I quickly grabbed my coat and headed for home, where we would meet before heading to the hospital (a prominent and well-respected organization, mind you). Coming off the elevator at the hospital, we were greeted by a security guard who asked her a few questions such as name and symptoms, commenting, “Oh, that doesn't sound too bad,” as she jotted the information on the margins of some manifest.

From there, we were brought into an examination room and greeted by a nurse who asked for my wife's information (though we had been there many times) and began creating her paper chart. Within 10 minutes, an admissions representative was in the room, collecting information on a paper form and making a Xerox copy of her insurance card. That was fast. Admissions, to its credit, did have my cell phone from a previous visit as an emergency contact.

“Do we need to contact the insurance company? Since we were not admitted through the main ER, I want to make sure this isn't billed incorrectly,” I stated.

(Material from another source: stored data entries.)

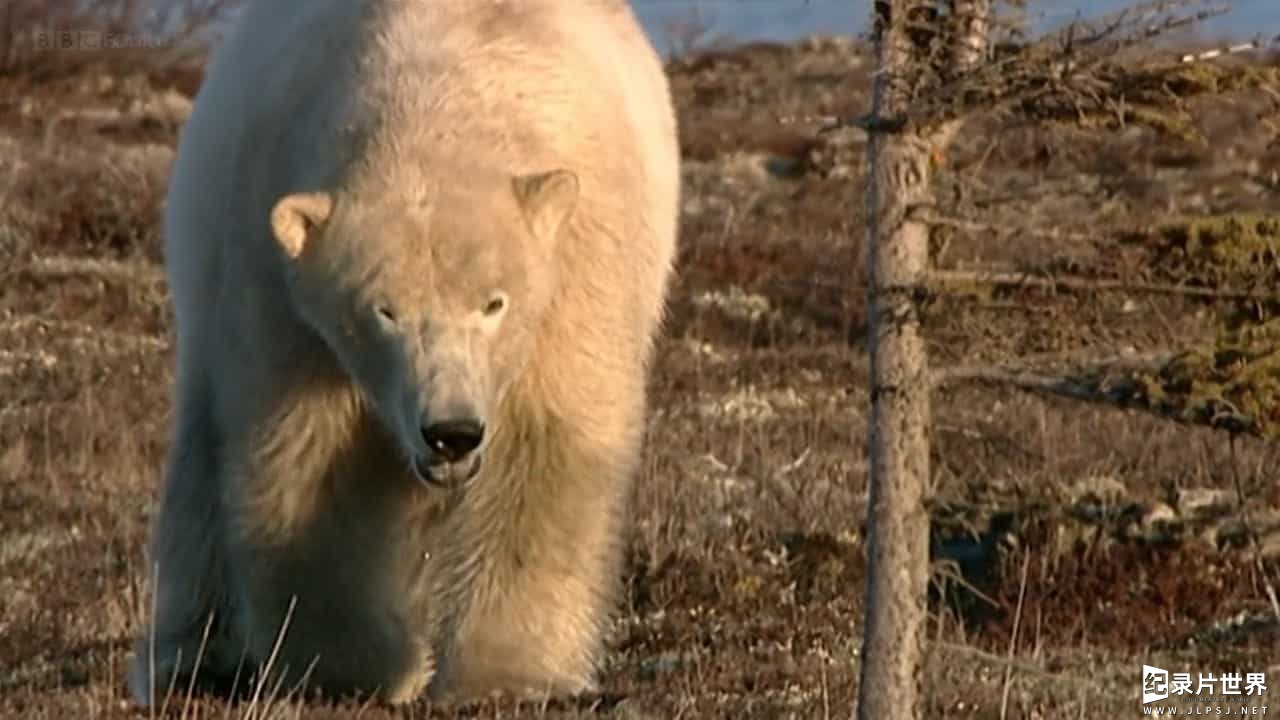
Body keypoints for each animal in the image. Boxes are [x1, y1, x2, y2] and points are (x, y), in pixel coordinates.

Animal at [132, 0, 680, 707]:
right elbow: (309, 459)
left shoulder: (577, 267)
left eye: (494, 304)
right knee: (201, 462)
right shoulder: (282, 286)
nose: (451, 432)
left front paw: (503, 675)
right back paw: (192, 659)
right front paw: (349, 665)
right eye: (384, 310)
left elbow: (543, 447)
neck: (442, 95)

“It couldn't hurt,” she said. “They all bill differently. I really don't know.”

What wasn't fast was spending the next six hours at the hospital for my wife to receive some fluids and a 15-minute ultrasound exam. After we were told the order had been put in for the scan, we were informed there was no estimated time on how long it would take for the test to be done. “One hour?” I asked, “Three hours? You can give us NO idea?”

“No,” I was told. “Ultrasound will not give us a time.”

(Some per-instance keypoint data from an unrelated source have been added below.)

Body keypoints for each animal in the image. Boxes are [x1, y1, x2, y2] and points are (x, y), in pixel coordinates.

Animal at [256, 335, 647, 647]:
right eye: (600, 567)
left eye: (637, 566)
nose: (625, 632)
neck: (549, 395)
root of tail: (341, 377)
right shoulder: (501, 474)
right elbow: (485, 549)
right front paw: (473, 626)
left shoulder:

As we waited and the hours slipped away, I heard a nurse tell someone, “No. We're full here. We have no more room.” The bottleneck in ultrasound, it was clear, had started reverberating.

I also heard the following exchange between two nurses.

“Where is Mrs. X's chart?”

“The resident took it downstairs.”

“Ugh.”

I learned just how this could happen when Transport (a guy and a wheelchair) finally came to take my wife down for her ultrasound.

“I've got a job for you,” he said, handing Marie her chart. “You get to hold this.”

When we got down to ultrasound (which seemed oddly serene for a supposedly harried department), the tech asked Transport, “Where is her wristband?”

“I don't know,” he responded.

“Did they give you a wristband,” the tech asked my wife.

“No.”

“OK, I'll go back up and get it,” offered Transport.

So Transport duly returned with the wristband, which was applied, and the ultrasound was completed. We were then brought back up to the exam room (my wife again performing her chart-transport duty) and sequestered there for the next two hours until discharge. As it turns out, nothing was found on the scan, so we left none the wiser, though her pain had fortunately subsided.

The next day, I was dutifully back in PolicyLand, hearing about vision and dreams and goals, how things could be and how things should be and how things ought to be. But few in PolicyLand seem to understand where things are and the skills, money, and time needed to move the needle even slightly from here to there.

There's something wrong with the fact that being in this industry makes one more afraid of receiving medical care. In years gone by, I wouldn't look to see what's in a drip bag before it was hung, I would never think to make sure a clinician had washed his hands. I would never have dreamed a doctor's intentions could be miscommunicated somewhere along the line, resulting in mortal danger to a loved one.

Now, however, I watch like a hawk. I assume everything will probably be done incorrectly, and I want to avoid hospitals and physicians - forgive me - like the plague. There is something very disturbing about that. Is an industry that elicits such fear in proportion to familiarity ready to implement paradigm-changing tools that reduce the profitability and efficiency of those tasked with using them? We all know bad process plus automation equals faster mistakes.

Will IT make things worse? One thing is for sure: As I've written before, first and foremost, do no harm.